Last year, Ackiss and Haskett provided awareness training to approximately 800 personnel, some more than once for a total of more than 1,500 students. The training, designed to cover every type of aircraft worked on here, helped personnel to perform over 2,600 accident-free ordnance evolutions. The classes are scheduled several times a month, often enough to cover every person who goes anywhere near these hazards, whether it is fixed or rotary winged aircraft.

There are many good reasons for going through this training. Aside from the fact that NAVAIR regulations require it and a depot instruction reinforces it, Ackiss and Haskett know that you have to use the “loaded gun theory” when you work around these potentially dangerous systems. You must treat them as if they are armed until you see proof that they are safe.

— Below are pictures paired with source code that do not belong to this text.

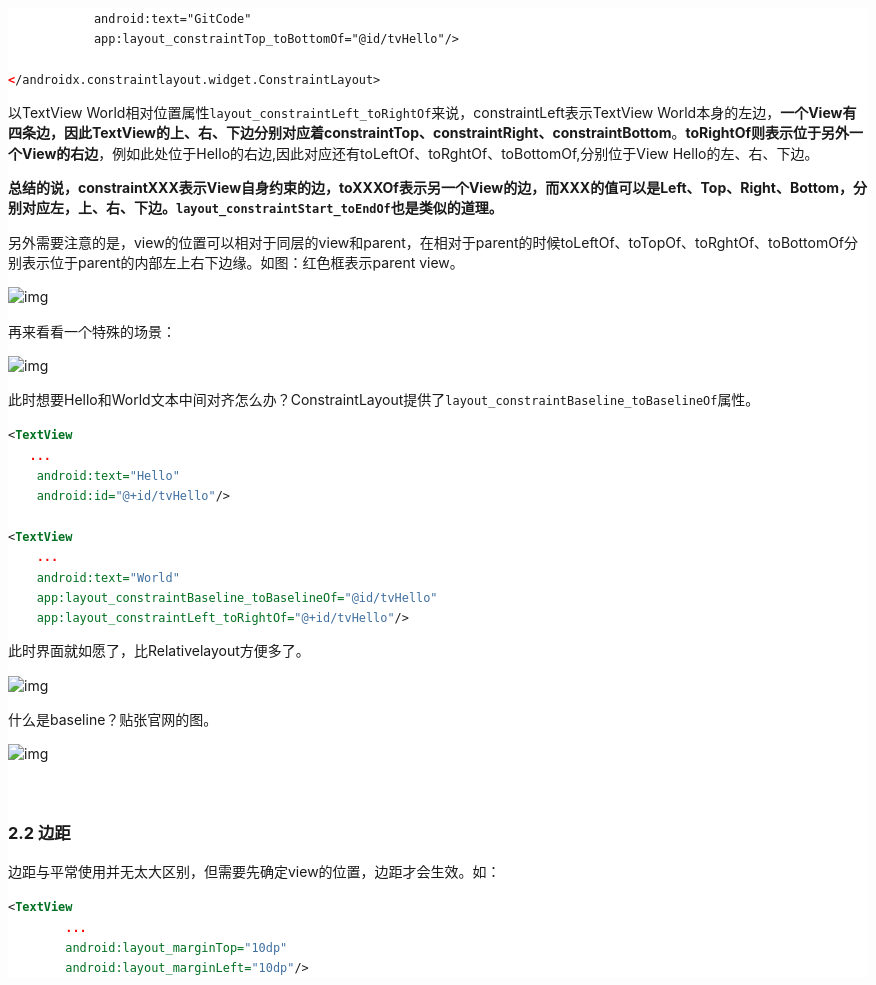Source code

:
 ```xml
            android:text="GitCode"
            app:layout_constraintTop_toBottomOf="@id/tvHello"/>
    
</androidx.constraintlayout.widget.ConstraintLayout>
```

以TextView World相对位置属性`layout_constraintLeft_toRightOf`来说，constraintLeft表示TextView World本身的左边，**一个View有四条边，因此TextView的上、右、下边分别对应着constraintTop、constraintRight、constraintBottom**。**toRightOf则表示位于另外一个View的右边**，例如此处位于Hello的右边,因此对应还有toLeftOf、toRghtOf、toBottomOf,分别位于View Hello的左、右、下边。

**总结的说，constraintXXX表示View自身约束的边，toXXXOf表示另一个View的边，而XXX的值可以是Left、Top、Right、Bottom，分别对应左，上、右、下边。`layout_constraintStart_toEndOf`也是类似的道理。**

另外需要注意的是，view的位置可以相对于同层的view和parent，在相对于parent的时候toLeftOf、toTopOf、toRghtOf、toBottomOf分别表示位于parent的内部左上右下边缘。如图：红色框表示parent view。

![img](https://iqqcode-blog.oss-cn-beijing.aliyuncs.com/img-2021-later/20210620182908.webp)

再来看看一个特殊的场景：

![img](https://iqqcode-blog.oss-cn-beijing.aliyuncs.com/img-2021-later/20210620182912.webp)

此时想要Hello和World文本中间对齐怎么办？ConstraintLayout提供了`layout_constraintBaseline_toBaselineOf`属性。

```xml
<TextView
   ...
    android:text="Hello"
    android:id="@+id/tvHello"/>

<TextView
    ...
    android:text="World"
    app:layout_constraintBaseline_toBaselineOf="@id/tvHello"
    app:layout_constraintLeft_toRightOf="@+id/tvHello"/>
```

此时界面就如愿了，比Relativelayout方便多了。

![img](https://iqqcode-blog.oss-cn-beijing.aliyuncs.com/img-2021-later/20210620182916.webp)

什么是baseline？贴张官网的图。

![img](https://iqqcode-blog.oss-cn-beijing.aliyuncs.com/img-2021-later/20210620182919.webp)

<br>

### 2.2 边距

边距与平常使用并无太大区别，但需要先确定view的位置，边距才会生效。如：

```xml
<TextView
        ...
        android:layout_marginTop="10dp"
        android:layout_marginLeft="10dp"/>
```
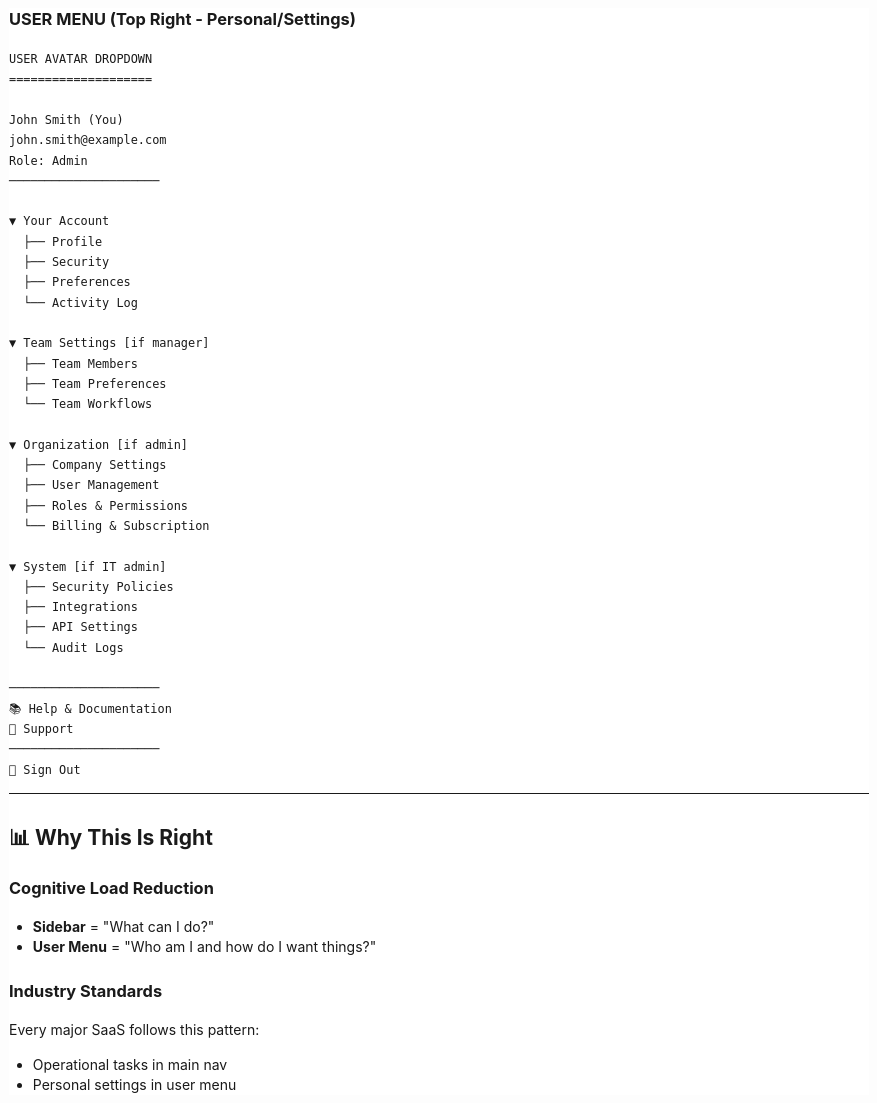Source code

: ### USER MENU (Top Right - Personal/Settings)
```
USER AVATAR DROPDOWN
====================

John Smith (You)
john.smith@example.com
Role: Admin
─────────────────────

▼ Your Account
  ├── Profile
  ├── Security
  ├── Preferences
  └── Activity Log

▼ Team Settings [if manager]
  ├── Team Members
  ├── Team Preferences
  └── Team Workflows

▼ Organization [if admin]
  ├── Company Settings
  ├── User Management
  ├── Roles & Permissions
  └── Billing & Subscription

▼ System [if IT admin]
  ├── Security Policies
  ├── Integrations
  ├── API Settings
  └── Audit Logs

─────────────────────
📚 Help & Documentation
💬 Support
─────────────────────
🚪 Sign Out
```

---

## 📊 Why This Is Right

### Cognitive Load Reduction
- **Sidebar** = "What can I do?"
- **User Menu** = "Who am I and how do I want things?"

### Industry Standards
Every major SaaS follows this pattern:
- Operational tasks in main nav
- Personal settings in user menu
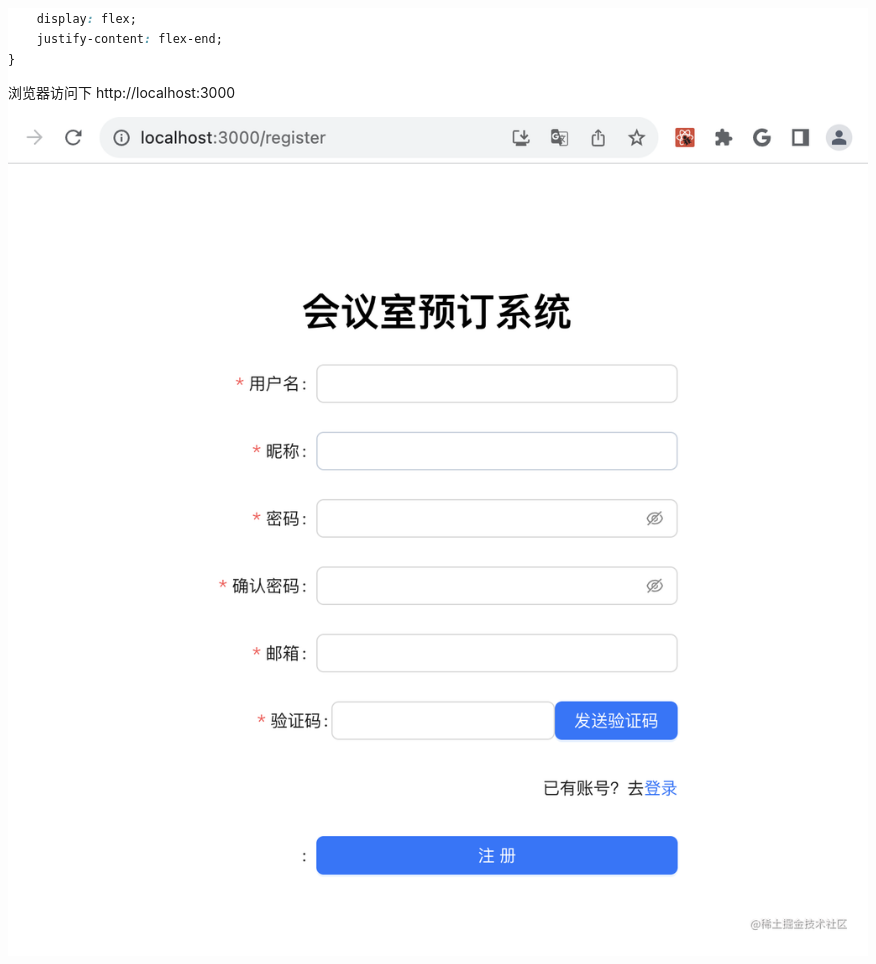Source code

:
 ```css
    display: flex;
    justify-content: flex-end;
}

```

浏览器访问下 http://localhost:3000

![](./image/第91章—会议室预订系统：用户管理模块--用户端登录注册页面-38.png)
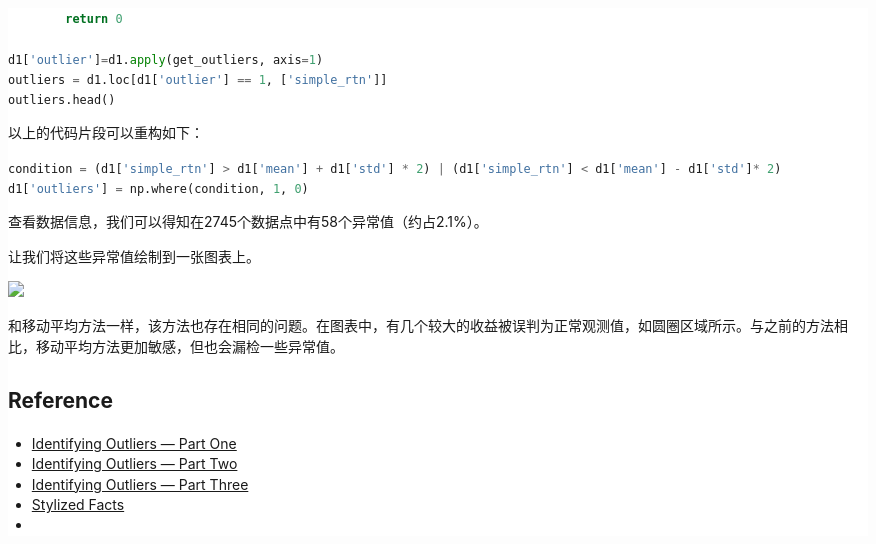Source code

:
 ```python
        return 0
    
d1['outlier']=d1.apply(get_outliers, axis=1)
outliers = d1.loc[d1['outlier'] == 1, ['simple_rtn']]
outliers.head()
```

以上的代码片段可以重构如下：

```python
condition = (d1['simple_rtn'] > d1['mean'] + d1['std'] * 2) | (d1['simple_rtn'] < d1['mean'] - d1['std']* 2) 
d1['outliers'] = np.where(condition, 1, 0)
```

查看数据信息，我们可以得知在2745个数据点中有58个异常值（约占2.1%）。

让我们将这些异常值绘制到一张图表上。

![](/images/202303/python-for-finance-series/022.webp_640x370)

和移动平均方法一样，该方法也存在相同的问题。在图表中，有几个较大的收益被误判为正常观测值，如圆圈区域所示。与之前的方法相比，移动平均方法更加敏感，但也会漏检一些异常值。



## Reference
- [Identifying Outliers — Part One](https://python.plainenglish.io/identifying-outliers-part-one-c0a31d9faefa)
- [Identifying Outliers — Part Two](https://betterprogramming.pub/identifying-outliers-part-two-4c00b2523362)
- [Identifying Outliers — Part Three](https://medium.com/swlh/identifying-outliers-part-three-257b09f5940b)
- [Stylized Facts](https://towardsdatascience.com/data-whispering-eebb77a422da)
-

The two training leaders also know that time is a factor. Few people really want to spend the hour or two it takes to go through the classes. But compare that to the possible results of not doing it. Compare that to the second or two it takes to injure or kill yourself or a fellow coworker because of one simple mistake.

They want to arm you against that mistake. It doesn’t matter whether you work on jets,
propeller driven aircraft, or helicopters. They teach their students that in normal operation, any aircraft here can be loaded with various types of explosive charges in places that have nothing to do with dropping bombs or shooting down bad guys.

The most obvious, of course, is the ejection seat. Others, placed strategically around the aircraft include pylons rigged to eject bomb racks and storage tanks. There are canopies rigged so that the Plexiglas is destroyed or the entire canopy is ejected
completely off of the bird. There are explosive-armed anti-fire systems, pyrotechnic devices designed to cut through cables on cargo systems and winches, and a compressed nitrogen system designed to force the landing gear down in the event of in-flight hydraulic failure. Add to that devices that can be triggered by careless cellular telephone or communication radio use and you have a very dangerous combination.

It’s all there, just waiting for the careless or the unwary … and it doesn’t know the good guys from the bad. All it needs is a second of your time.